Complex Collaboration Toolkit

This HCA toolkit describes a framework for establishing and maintaining cross-campus or multi-institutional collaborations. The Complex Collaboration Model shows the typical stages of a collaboration and how to navigate those stages.

Webinar: Indigenizing Mental Health Care Within the Post-Secondary Setting

This CICMH webinar dives into what decolonizing and indigenizing mental health care can look like within the post-secondary context. Within this webinar, key elements of Indigenous worldview are discussed that could be incorporated into services and programs, benefitting Indigenous and non-Indigenous students alike.
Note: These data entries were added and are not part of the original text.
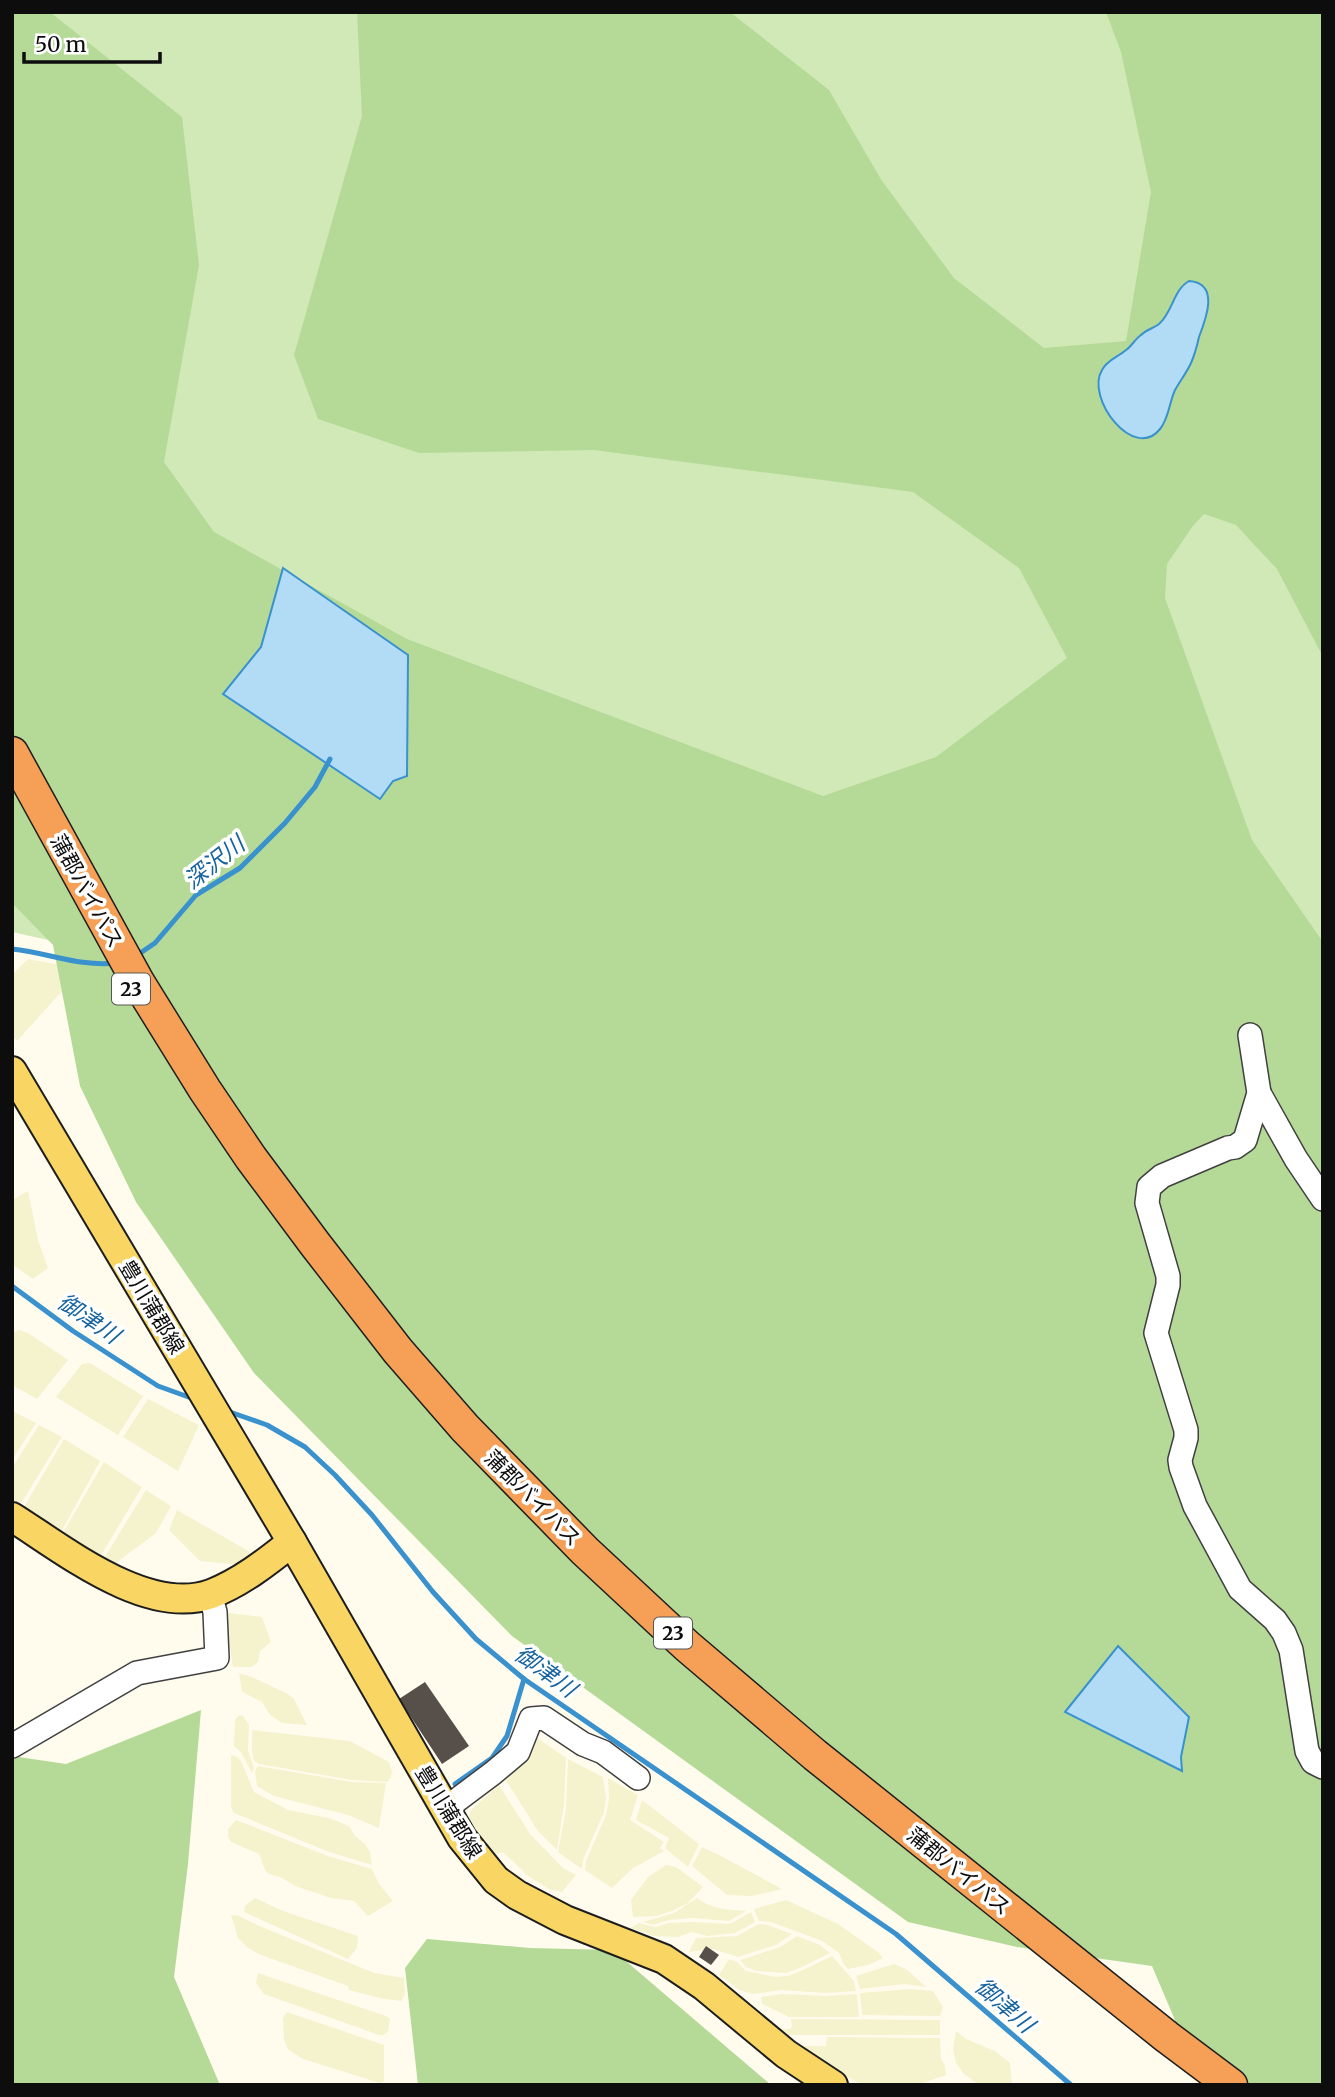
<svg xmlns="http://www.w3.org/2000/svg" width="1335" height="2097" font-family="Merriweather,'Noto Sans JP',serif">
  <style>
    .farmland { fill: #f5f2ce }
    .green { fill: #d1e9b7 }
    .forest { fill: #b5da97 }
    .water { fill: #b2dcf6; stroke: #3991ce; stroke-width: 2 }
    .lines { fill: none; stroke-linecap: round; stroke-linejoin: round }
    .stream { stroke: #3991ce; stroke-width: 5 }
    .building { fill: #564f4a }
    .minor-casing { stroke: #404040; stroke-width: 26 }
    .major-casing { stroke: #1e1e1e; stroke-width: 32 }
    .highway-casing { stroke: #1e1e1e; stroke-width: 35 }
    .minor { stroke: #fff; stroke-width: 23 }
    .major { stroke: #f9d664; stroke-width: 28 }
    .highway { stroke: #f5a056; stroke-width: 32 }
    .labels { text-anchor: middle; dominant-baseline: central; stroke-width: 7; stroke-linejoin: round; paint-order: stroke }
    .shield { fill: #fff; stroke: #565656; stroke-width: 2 }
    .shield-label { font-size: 19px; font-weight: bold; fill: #0d0d0d }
    .street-label { font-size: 21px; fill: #0d0d0d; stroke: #fff }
    .water-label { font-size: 23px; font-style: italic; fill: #1663a0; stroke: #fff }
  </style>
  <rect width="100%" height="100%" fill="#fffcee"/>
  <g class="farmland">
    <path d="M28,959l54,10 -65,72 -5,-6v-60z"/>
    <path d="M28,1191l10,49 10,28 -15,11 -21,-15v-64z"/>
    <path d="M19,1330l9,3 40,27 -31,39 -25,-14v-52z"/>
    <path d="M90,1363l53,33 -25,39 -62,-38 26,-33z"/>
    <path d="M148,1399l51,26 -21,46 -55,-34z"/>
    <path d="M12,1411l24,12 -24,37z"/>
    <path d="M39,1425l23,12 -42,68 -8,-6v-31z"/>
    <path d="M64,1439l36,22 -39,71 -37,-25z"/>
    <path d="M104,1462l38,25 -42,70 -37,-24z"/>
    <path d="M146,1490l25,16 -15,27 -44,33 -9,-6z"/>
    <path d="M177,1510l73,42 -2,10 -7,3 -41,-4 -31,-31z"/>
    <path d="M229,1613l33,4 9,25 -11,9 -2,11 -6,5h-19l-8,-50z"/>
    <path d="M239,1673l13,4 34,16 8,6 13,26 -25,-2 -12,-8 -8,-13 -20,-10z"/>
    <path d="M239,1715l4,1 6,9 -1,25 6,18 -2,5 -11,-21 -7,-6 1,-26z"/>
    <path d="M252,1730l98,11 39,21 3,10 -1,5 -4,5 -35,-2 -93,-16 -5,-3 -2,-8z"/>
    <path d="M530,1733l36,25 -2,47 -7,45 -20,-20 -31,-50 14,-16z"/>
    <path d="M231,1755l6,2 4,4 13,31 34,18 41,8 20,8 6,10 10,8 5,8 2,13 -43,-13 -95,-39 -3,-6z"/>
    <path d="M568,1759l35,18 3,21 -2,14 -21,48 -1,9 -24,-17 8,-43z"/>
    <path d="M258,1766l94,16 34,1 -7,45 -31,-13 -74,-19 -17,-10 -2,-15z"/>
    <path d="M608,1778l30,17 -8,25 34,22 -4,6 4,3 -31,17 -21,20 -27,-18 1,-9 20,-46 3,-16z"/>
    <path d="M499,1785l31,49 33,34 13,7 -14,17 -13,-3 -21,-13 -25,-24 -8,2 -15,-17 -12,-18 3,-9z"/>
    <path d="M642,1800l57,44 -11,23 -23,-19 4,-10 -33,-18z"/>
    <path d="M236,1820l92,36 44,13 7,15 14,17 -25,15 -14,-15 -23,-3 -36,-12 -13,-8 -13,-4 -4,-4 -6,-16 -28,-12 -3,-5v-8z"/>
    <path d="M702,1847l21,10 59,32 -30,7 -25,-1 -35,-29z"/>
    <path d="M666,1865l10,2 27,20 -15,16 -16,8 -16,5 -23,1 -2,-17 17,-23z"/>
    <path d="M255,1898l28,13 75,25 -1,12 -9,11 -104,-47 1,-6z"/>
    <path d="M697,1898l9,6 16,5 24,2 -17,10 -36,-3 -24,2 -16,5 -10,-3 31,-9z"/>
    <path d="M786,1900l52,24 40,28 5,6 -15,7 -20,4 -5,-6 -4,-10 -17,-12 -51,-19 -12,-1 -5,-12z"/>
    <path d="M751,1912l4,10 -20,11 -28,3 -15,-4 -14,5 -24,-1 -23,-8 8,-5 16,4 14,-4 26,-1 35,2z"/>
    <path d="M231,1915h6l20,10 100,41 18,7 29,5 1,16 -4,7 -17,-2 -35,-9 -1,-4 -87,-31 -14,-8 -9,-9z"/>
    <path d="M759,1924l9,1 24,9 -16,11 -38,12 -25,-8 -24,3 7,-14 41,-2z"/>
    <path d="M797,1936l23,9 10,8 -30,15 -14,5 -30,-2 -10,-4 -6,-7 40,-13z"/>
    <path d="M832,1956l22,25 2,10 -30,2 -45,-3 -28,4 -14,-4 -20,-15 10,-16 8,3 9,9 30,6 12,-1 15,-6z"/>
    <path d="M894,1964l12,5 20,18 -21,-3 -45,5 -4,-13z"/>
    <path d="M258,1973l128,43 4,3 -2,12 -4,4h-5l-115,-41 -8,-11z"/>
    <path d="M910,1989l23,2 10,16 -3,9 -78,-1 -2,-22z"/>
    <path d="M782,1994l45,2 30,-2 2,23h-70l-27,-13 -1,-7z"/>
    <path d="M287,2012l97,33v36l-4,2 -77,-24 -8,-5 -7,-5 -4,-9 -1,-22z"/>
    <path d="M791,2019l149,1v15h-157l-7,-6h14l2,-3z"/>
    <path d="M956,2031l10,8 29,12 15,12 2,22h-33l-15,-11 -8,-11 -3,-14z"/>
    <path d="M827,2037l113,1 1,21 4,7 1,9 -29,10h-55l-61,-34 6,-5h19z"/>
  </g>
  <path class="green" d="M12,12h1311v2049l-1266,-1119 -45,-10z"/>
  <g class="forest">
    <path d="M12,12h38l132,105 17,148 -35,197 50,70 193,107 416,157 113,-39 131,-99 -48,-90 -106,-76 -319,-42 -175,3 -101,-34 -24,-64 68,-239 -5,-104h373l99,78 53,91 72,97 90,70 82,-7 25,-149 -30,-140 -15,-40h217v645l-46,-88 -41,-44 -32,-11 -12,13 -25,37 -2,34 87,242 71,102v1143h-97l-29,-13 -45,-106 -135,-19 -109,-25 -396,-286 -258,-263 -118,-171 -56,-116 -27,-141 -41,-42z"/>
    <path d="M201,1710l-13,154 -14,113 46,108h-208v-329l54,8z"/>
    <path d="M427,1939l103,9 83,2 158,135h-353l-13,-117z"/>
  </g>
  <g class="water">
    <path d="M1189,281c31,2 17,38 10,56 -2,9 -4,17 -8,26 -4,9 -11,18 -16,27 -6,13 -6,28 -15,39 -26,33 -75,-31 -58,-59 5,-10 16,-13 24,-20 6,-4 9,-11 15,-15 5,-5 13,-7 18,-11 14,-12 14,-34 30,-43z"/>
    <path d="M283,568l125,87 -1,121 -14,5 -13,18 -157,-105 38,-47z"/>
    <path d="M1118,1646l71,71 -8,40 1,14 -117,-59z"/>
  </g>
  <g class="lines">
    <g class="stream">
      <path d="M12,949c38,4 66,18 105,14"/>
      <path d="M136,956l19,-13 41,-48 44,-27 45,-45 30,-36 15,-28"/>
      <path d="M12,1286l61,45 85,55 36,13"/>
      <path d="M227,1411l40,14 38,22 30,28 37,40 61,77 43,47 48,40 372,255 175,151"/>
      <path d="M455,1784l37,-26 15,-22 17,-57"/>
    </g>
  </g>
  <g class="building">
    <path d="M425,1682l44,64 -27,18 -43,-65z"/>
    <path d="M706,1946l13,9 -8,10 -12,-8z"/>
  </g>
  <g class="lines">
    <g class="minor-casing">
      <g id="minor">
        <path d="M1250,1035l9,58 -14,47 -10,7 -7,1 -66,28 -13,11 -2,16 21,73v9l-12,48 30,97v8l-6,22 1,7 14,39 45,83 35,31 9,13 7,17 16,101 6,11 10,5"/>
        <path d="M1259,1093l37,66 27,40"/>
        <path d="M12,1746l125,-73 80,-15 -2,-46 -5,-18"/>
        <path d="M445,1809l48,-36 25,-21 13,-33 13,-1 39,26 20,8 35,26"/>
      </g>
    </g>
    <g class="major-casing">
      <g id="major">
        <path d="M12,1071l280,471"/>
        <path d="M12,1517c51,32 135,100 199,77 29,-11 56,-32 81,-52l170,296 34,42 21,15 48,25 99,39 40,27 82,68 47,31"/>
      </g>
    </g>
    <g class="highway-casing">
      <path id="highway" d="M12,753l126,229 67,108 46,68 64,86 83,107 67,77 120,123 102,95 128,109 352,282 64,48"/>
    </g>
    <use href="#minor" class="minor"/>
    <use href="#major" class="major"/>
    <use href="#highway" class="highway"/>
  </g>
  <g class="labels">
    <g class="shield">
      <rect x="112" y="973.5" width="38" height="31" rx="5"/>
      <rect x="654" y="1617.5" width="38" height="31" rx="5"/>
    </g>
    <g class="shield-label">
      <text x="131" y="989">23</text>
      <text x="673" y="1633">23</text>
    </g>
    <g class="street-label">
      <text transform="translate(87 891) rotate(61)">蒲郡バイパス</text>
      <text transform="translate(152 1307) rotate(59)">豊川蒲郡線</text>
      <text transform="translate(533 1498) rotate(45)">蒲郡バイパス</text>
      <text transform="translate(449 1812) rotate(58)">豊川蒲郡線</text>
      <text transform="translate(959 1871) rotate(39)">蒲郡バイパス</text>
    </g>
    <g class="water-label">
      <text transform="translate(214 862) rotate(-38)">深沢川</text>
      <text transform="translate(89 1318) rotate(34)">御津川</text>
      <text transform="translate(546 1671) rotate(36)">御津川</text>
      <text transform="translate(1005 2005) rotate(41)">御津川</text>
    </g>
  </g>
  <rect width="1335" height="2097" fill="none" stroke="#0d0d0d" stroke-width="28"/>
  <path d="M24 52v10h136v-10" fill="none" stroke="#0d0d0d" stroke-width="3.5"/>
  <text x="35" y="52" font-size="21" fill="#0d0d0d" stroke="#ffffff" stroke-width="5" paint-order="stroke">50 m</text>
</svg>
Student Led Initiatives Toolkit

This HCA toolkit provides strategies for engaging with students and empowering student-led mental health initiatives. Within the toolkit, the Student Leader Guide is designed to assist student government leaders with implementing initiatives to support student mental health. Alongside, the Student Journey Map can help understand when and how to engage with student stakeholders.

Jack.org Youth Voice Report 2021-2022

Every year, Jack.org releases the Youth Voice Report. The Youth Voice Report 2021-22 reflects the voices of young people from every province and territory, sharing their experiences and perspectives on what causes mental health struggles in their communities and what prevents young people from accessing the help they need. The goal of this report is to help ensure youth experiences and thoughts are considered and included in any solutions built to address youth mental health. CICMH also has a webinar with Jack.org that discusses the 2019 Youth Voice Report, which can be viewed here.
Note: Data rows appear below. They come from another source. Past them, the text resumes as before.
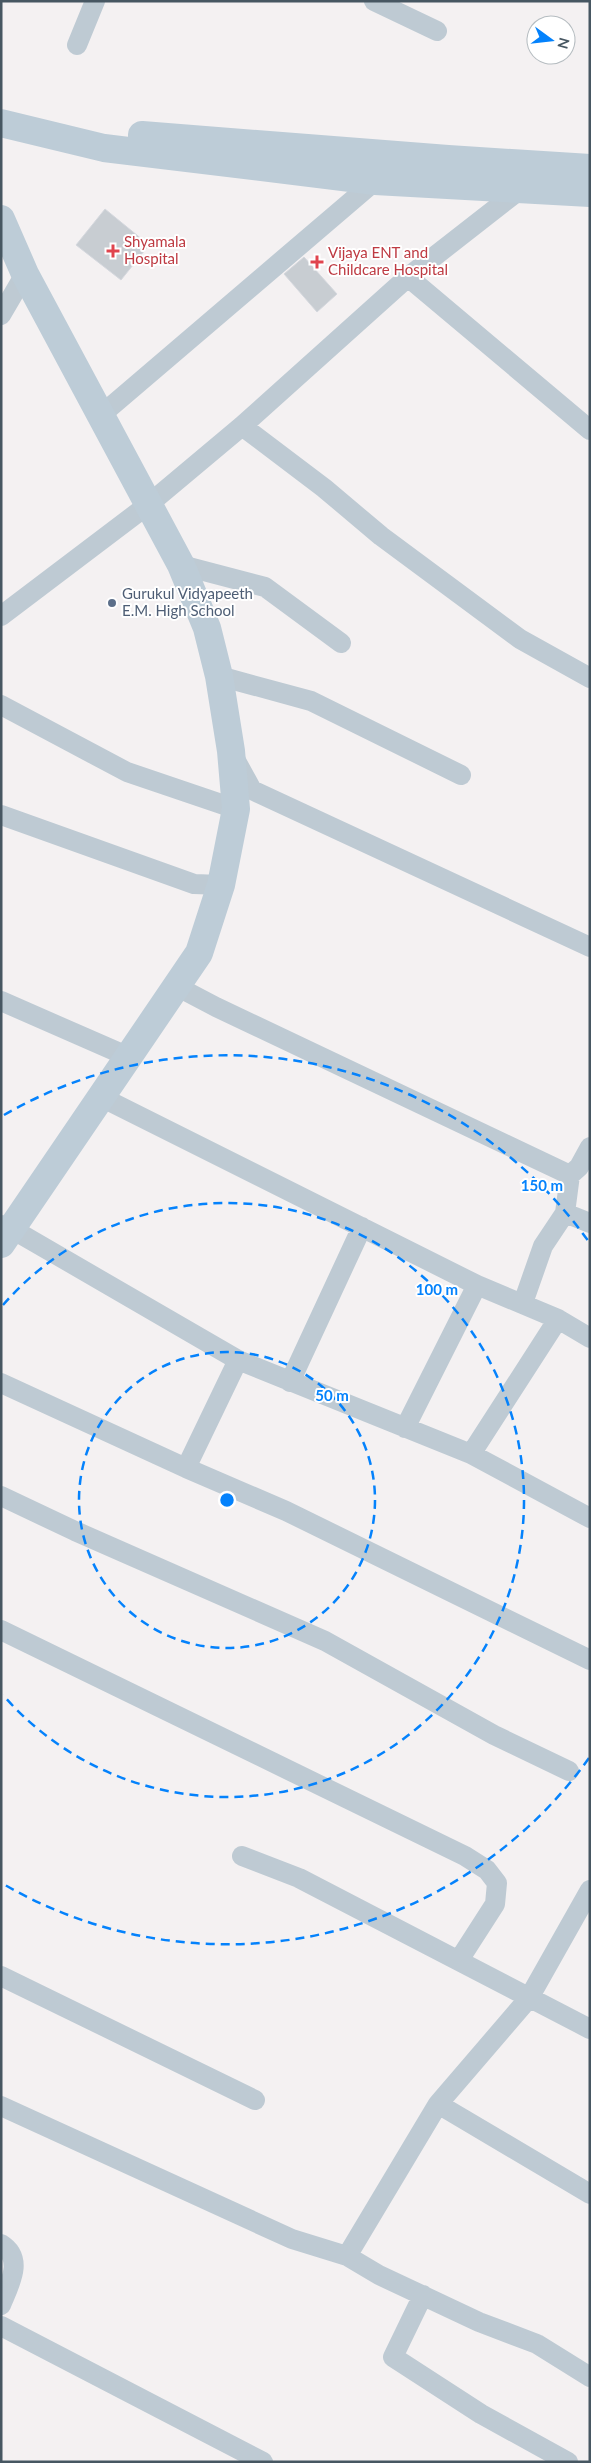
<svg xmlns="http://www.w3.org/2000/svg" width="591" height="2463" font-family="Lato,sans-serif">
	<rect width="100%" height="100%" fill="#f4f1f2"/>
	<!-- building -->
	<path fill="#c8cdd2" stroke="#d5d8de" d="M105 209 149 245 121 280 76 245Z
		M304 257 337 294 317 312 284 274Z"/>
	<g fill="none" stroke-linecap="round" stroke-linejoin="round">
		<!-- minor -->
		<path stroke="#becad3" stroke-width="20" d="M374 1 437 31
			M77 45 95 1
			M408 277 590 430
			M1 315 25 274
			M101 415 375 181
			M242 426 324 488 381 536 520 639 590 678
			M181 565 265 587 341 643
			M1 616 149 504 242 426 408 277 522 188 523 184
			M219 676 311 701 461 775
			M1 705 127 772 236 809
			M235 759 252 790 590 947
			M1 815 194 884 221 885
			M176 986 216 1007 570 1175
			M1 1001 129 1057
			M101 1097 477 1285 558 1319 590 1338
			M565 1213 590 1223
			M1 1225 12 1229 238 1360 471 1454 590 1518
			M523 1303 543 1246 565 1213 570 1175 579 1167 590 1147
			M290 1382 362 1227
			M1 1383 186 1468 286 1511 590 1660
			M405 1428 477 1285
			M471 1454 558 1319
			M186 1468 238 1360
			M1 1496 75 1531 325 1641 494 1735 569 1771
			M1 1630 465 1856 487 1870 497 1883 495 1904 459 1960
			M242 1856 299 1878 590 2029
			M1 1976 255 2100
			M438 2104 529 1998 590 1890
			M1 2106 292 2239 347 2256 379 2275 479 2322 537 2344 590 2377
			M1 2244C25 2259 9 2285 1 2305
			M347 2256 438 2104 590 2194
			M423 2295 393 2357 481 2414 568 2462
			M1 2326 263 2462"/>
		<!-- secondary -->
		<path stroke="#bdccd7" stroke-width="28" d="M1 123 104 148 375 181 590 193
			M142 135 448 159 590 168
			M1 219 25 274 181 565 207 628 219 676 231 751 236 809 221 885 199 953 1 1244"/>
	</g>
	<!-- distance rings -->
	<g fill="none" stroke="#0482fc" stroke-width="2.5" stroke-dasharray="9 6">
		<circle cx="227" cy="1500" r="148"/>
		<path d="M3 1305A297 297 0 1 1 3 1695"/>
		<path d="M589 1758A445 445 0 0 1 5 1885M4 1115A445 445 0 0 1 589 1242"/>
	</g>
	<!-- markers -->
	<g fill="#e0444e" stroke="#fff" stroke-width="2">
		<path d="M110.5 243.5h5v5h5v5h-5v5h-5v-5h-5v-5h5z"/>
		<path d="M314.5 254.5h5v5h5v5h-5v5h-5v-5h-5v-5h5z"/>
	</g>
	<circle fill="#5c6f8a" stroke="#fff" stroke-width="2" cx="112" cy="603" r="5"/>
	<g text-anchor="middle" stroke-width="4" stroke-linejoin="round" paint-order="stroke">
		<!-- health labels -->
		<g font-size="15" fill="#be3a42" stroke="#fff" text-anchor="start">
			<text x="124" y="247">Shyamala<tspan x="124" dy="17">Hospital</tspan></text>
			<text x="328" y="258">Vijaya ENT and<tspan x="328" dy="17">Childcare Hospital</tspan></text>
		</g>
		<!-- service labels -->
		<g font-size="15" fill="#4e5e75" stroke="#fff" text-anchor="start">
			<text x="122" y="599">Gurukul Vidyapeeth<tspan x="122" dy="17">E.M. High School</tspan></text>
		</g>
	</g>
	<circle cx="227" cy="1500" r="8" fill="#0482fc" stroke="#fff" stroke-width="2.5"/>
	<g font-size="15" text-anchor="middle" font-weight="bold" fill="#0482fc" stroke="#fff" stroke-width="4" stroke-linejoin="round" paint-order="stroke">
		<text x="542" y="1191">150 m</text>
		<text x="437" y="1295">100 m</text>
		<text x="332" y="1401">50 m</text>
	</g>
	<!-- border -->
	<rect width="591" height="2463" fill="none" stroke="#475762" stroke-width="5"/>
	<!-- north arrow -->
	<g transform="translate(551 40) rotate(105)"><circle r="24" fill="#ffffff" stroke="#b5bcc0"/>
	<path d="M0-4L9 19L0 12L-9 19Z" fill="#0482fc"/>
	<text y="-8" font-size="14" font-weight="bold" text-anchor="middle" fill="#475762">N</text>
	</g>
</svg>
Student Engagement Toolkit

The Student Engagement Toolkit by CICMH aims to provide an understanding of what student engagement means within different campus contexts, key practices to increase student engagement and spotlights on initiatives that are currently successful. The content within this toolkit may be relevant for post-secondary staff within various departments such as career services, student wellness, learning services, higher level academic administrators such as the dean, as well as faculty.

Webinar: Striking a Balance: Tips and Tricks for Effective Youth Engagement

Many campuses have innovative mental health services and programs in place for their students, but sometimes struggle with student engagement. Some challenges involve building awareness of these services and ensuring that they meet evolving student needs. This CICMH webinar talks about engaging students in promotion, design, and delivery. CICMH discusses some best practices in outreach and engagement, including lessons learned from national youth capacity building programs.

Graduate Student Mental Health Toolkit

A CICMH toolkit focused on improving graduate student mental health, with recommendations for policy and program considerations. A webinar on putting the toolkit into practice can also be viewed here.